_Items listed in a dataset_
=====

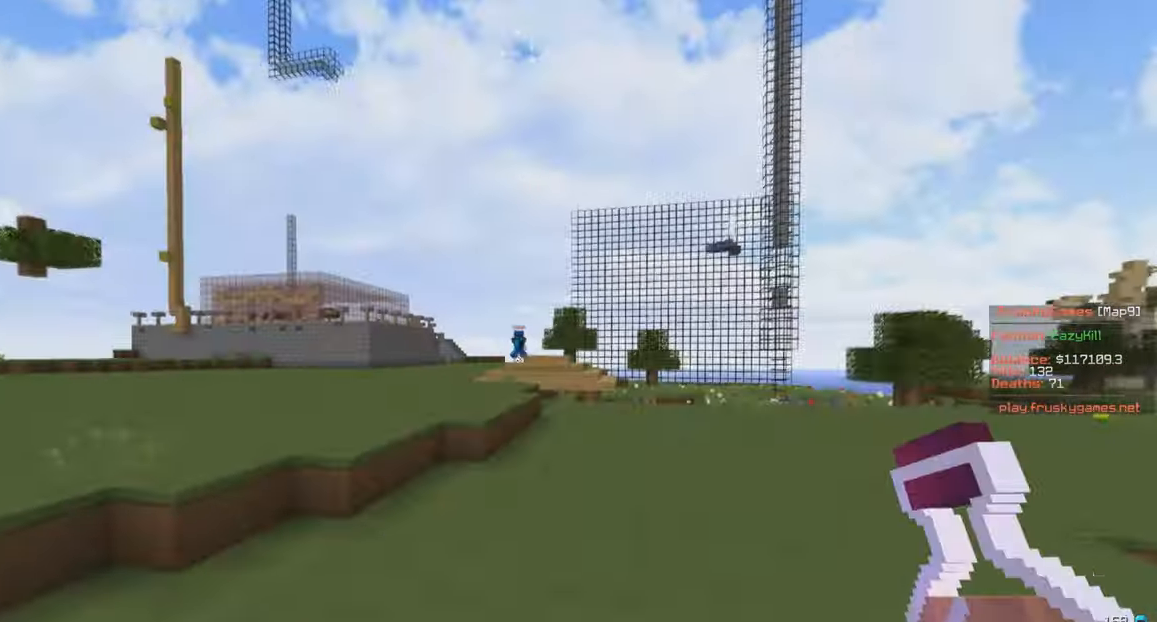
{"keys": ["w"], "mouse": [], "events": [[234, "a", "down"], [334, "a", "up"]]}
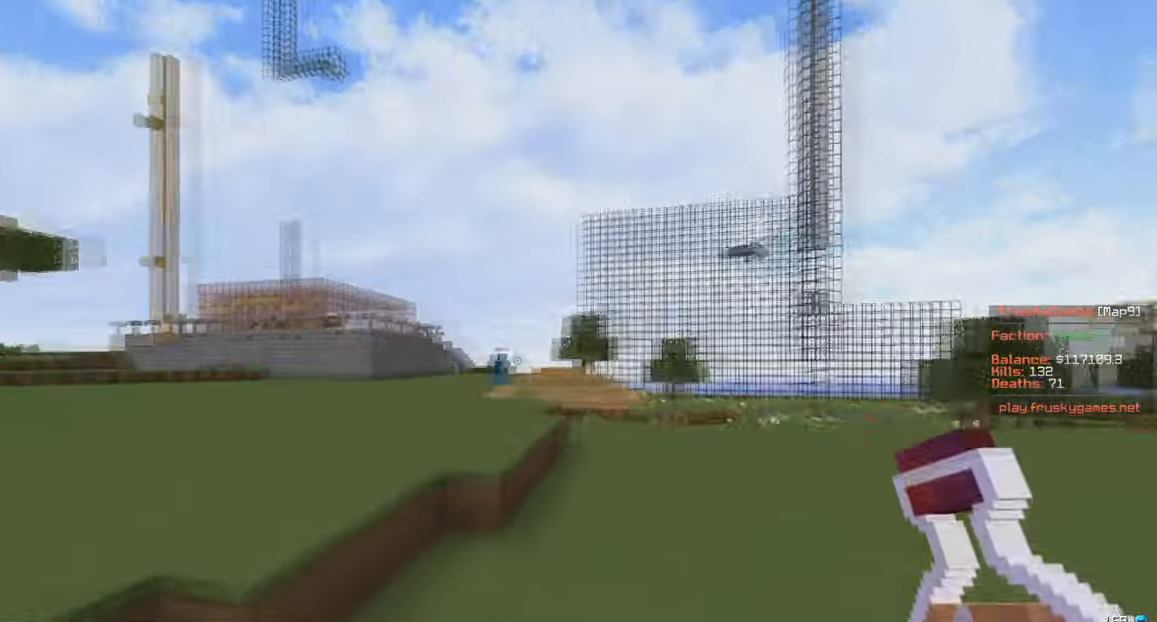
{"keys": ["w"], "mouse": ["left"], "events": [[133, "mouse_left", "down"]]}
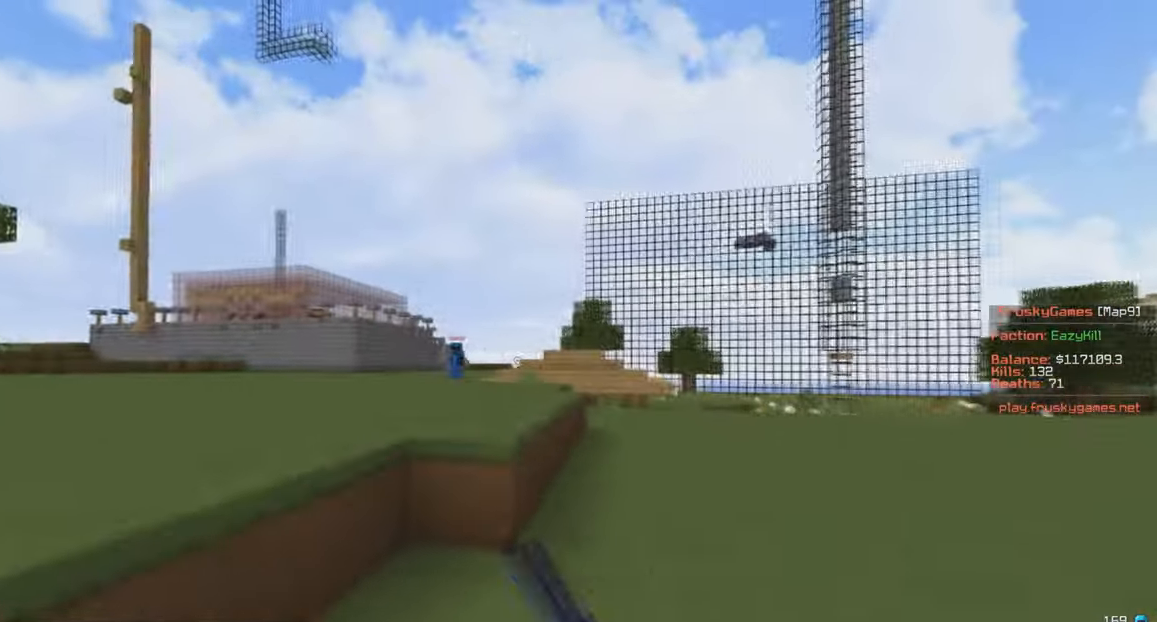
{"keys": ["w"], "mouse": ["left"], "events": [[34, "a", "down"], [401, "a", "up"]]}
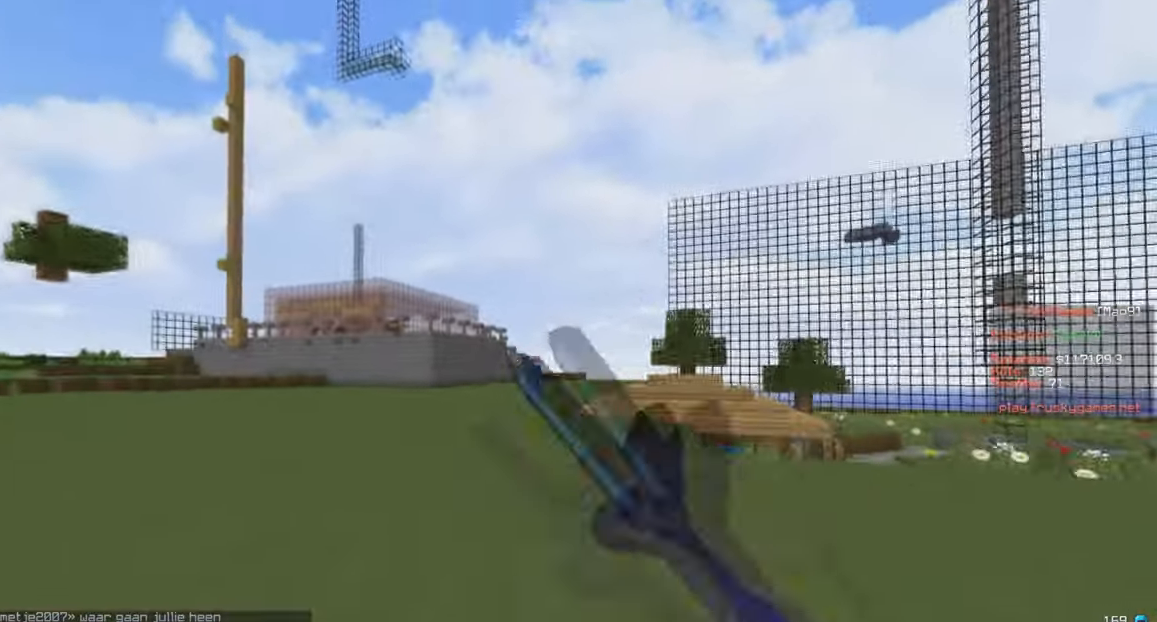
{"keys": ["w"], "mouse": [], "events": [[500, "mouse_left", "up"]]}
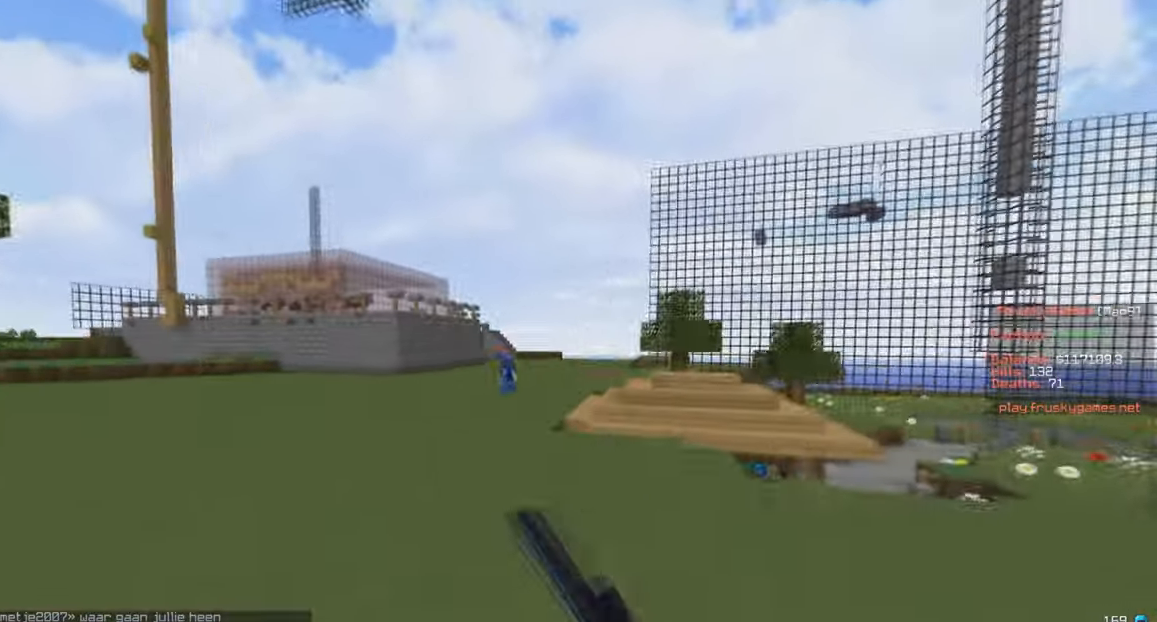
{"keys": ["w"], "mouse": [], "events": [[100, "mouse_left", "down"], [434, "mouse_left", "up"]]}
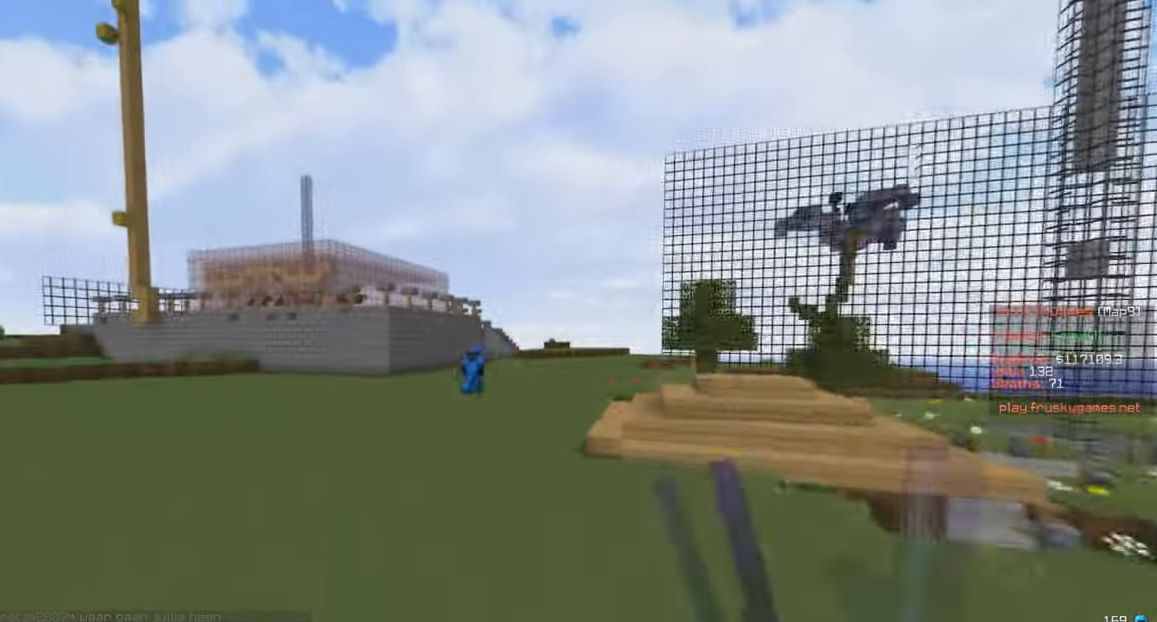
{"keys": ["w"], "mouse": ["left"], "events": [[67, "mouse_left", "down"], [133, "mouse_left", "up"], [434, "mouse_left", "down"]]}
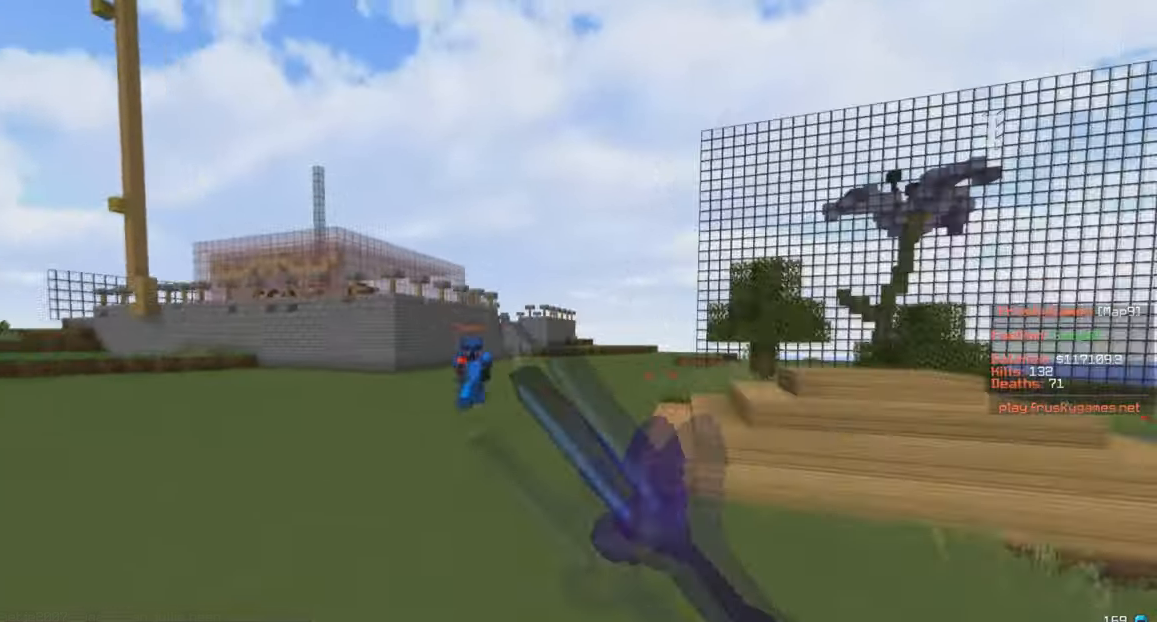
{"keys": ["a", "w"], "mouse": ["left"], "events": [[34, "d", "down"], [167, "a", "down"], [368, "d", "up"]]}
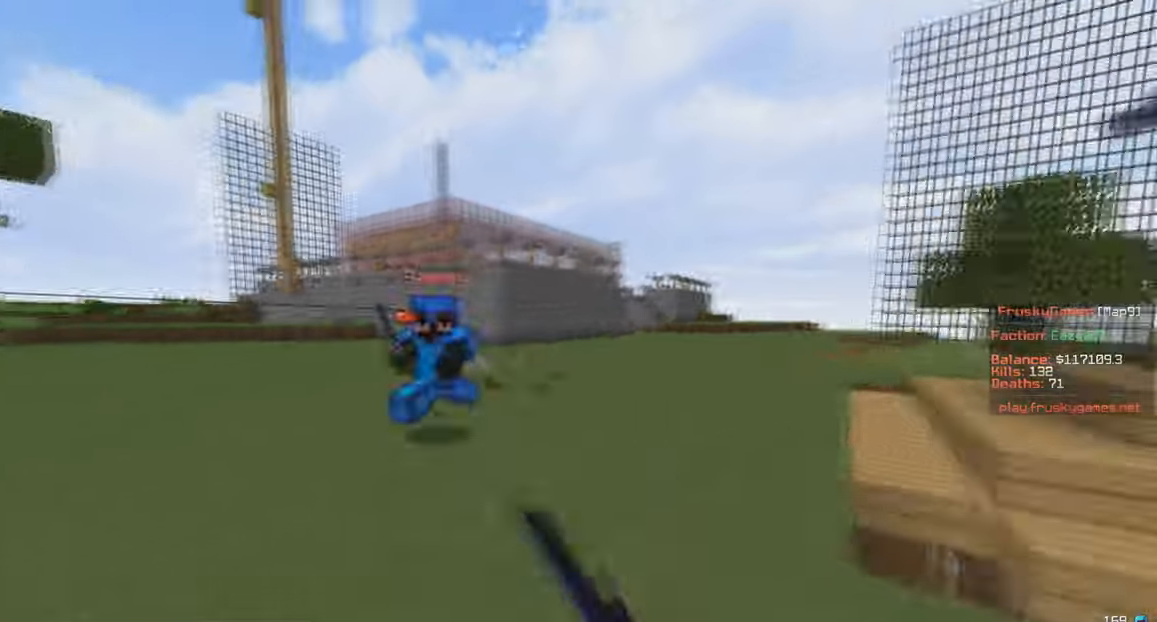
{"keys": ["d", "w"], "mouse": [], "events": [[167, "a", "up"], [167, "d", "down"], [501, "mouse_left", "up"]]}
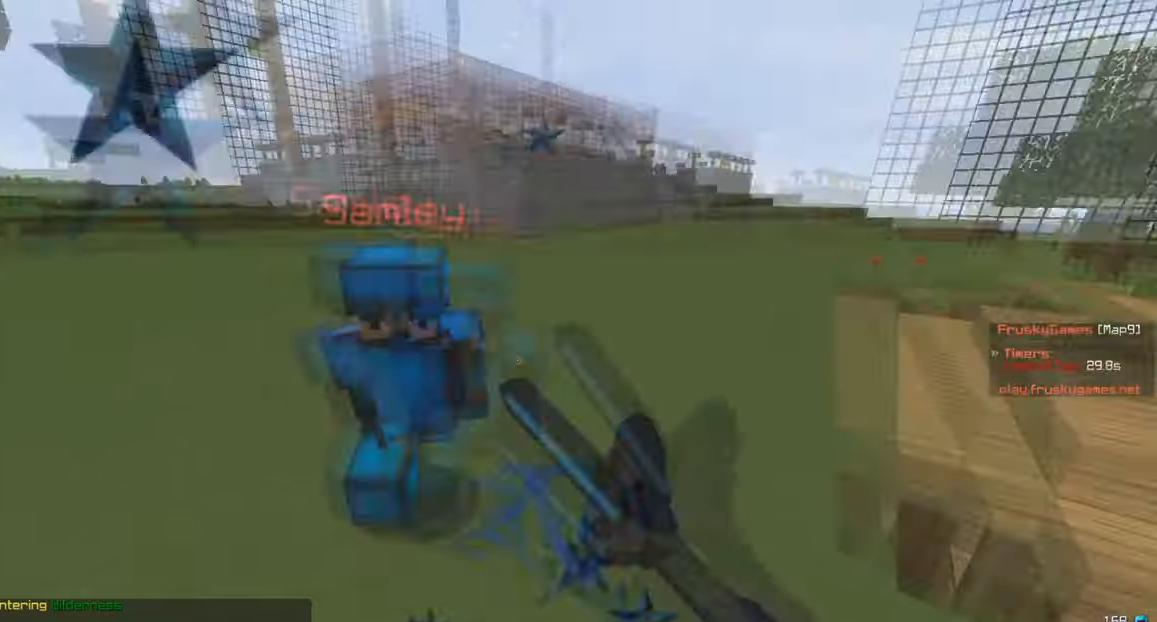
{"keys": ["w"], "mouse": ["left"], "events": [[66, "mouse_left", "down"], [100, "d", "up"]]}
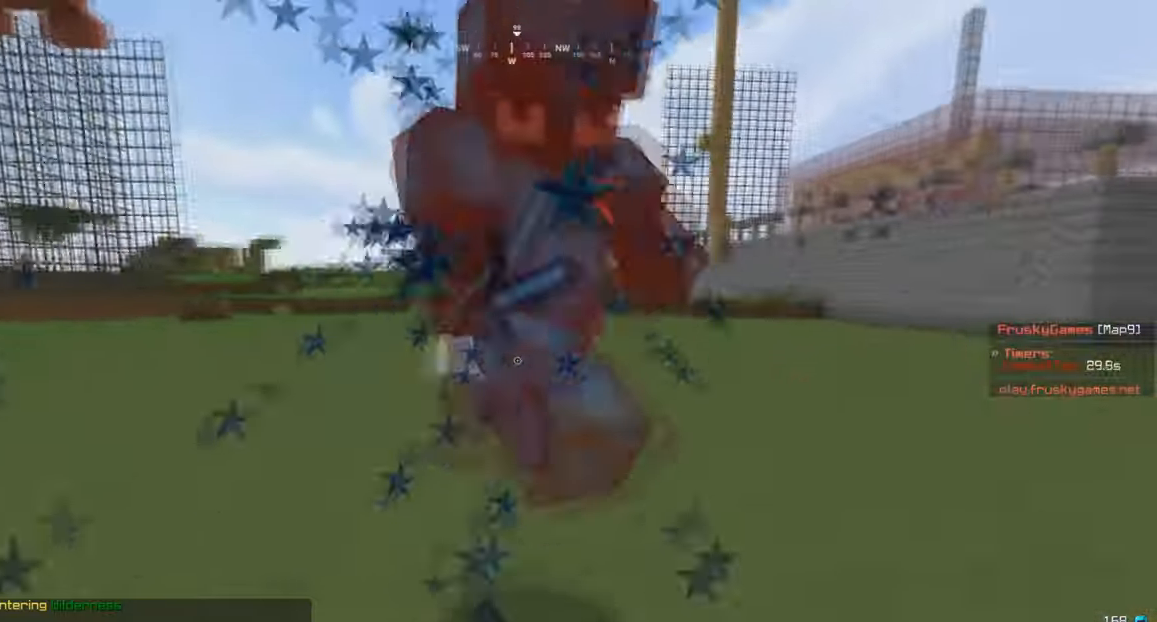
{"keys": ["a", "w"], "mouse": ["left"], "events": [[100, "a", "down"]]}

=====

_Instructions for the task_
Without the pictures, restate all the entries above exactly.

_Task output_
{"keys": ["w"], "mouse": [], "events": [[234, "a", "down"], [334, "a", "up"]]}
{"keys": ["w"], "mouse": ["left"], "events": [[133, "mouse_left", "down"]]}
{"keys": ["w"], "mouse": ["left"], "events": [[34, "a", "down"], [401, "a", "up"]]}
{"keys": ["w"], "mouse": [], "events": [[500, "mouse_left", "up"]]}
{"keys": ["w"], "mouse": [], "events": [[100, "mouse_left", "down"], [434, "mouse_left", "up"]]}
{"keys": ["w"], "mouse": ["left"], "events": [[67, "mouse_left", "down"], [133, "mouse_left", "up"], [434, "mouse_left", "down"]]}
{"keys": ["a", "w"], "mouse": ["left"], "events": [[34, "d", "down"], [167, "a", "down"], [368, "d", "up"]]}
{"keys": ["d", "w"], "mouse": [], "events": [[167, "a", "up"], [167, "d", "down"], [501, "mouse_left", "up"]]}
{"keys": ["w"], "mouse": ["left"], "events": [[66, "mouse_left", "down"], [100, "d", "up"]]}
{"keys": ["a", "w"], "mouse": ["left"], "events": [[100, "a", "down"]]}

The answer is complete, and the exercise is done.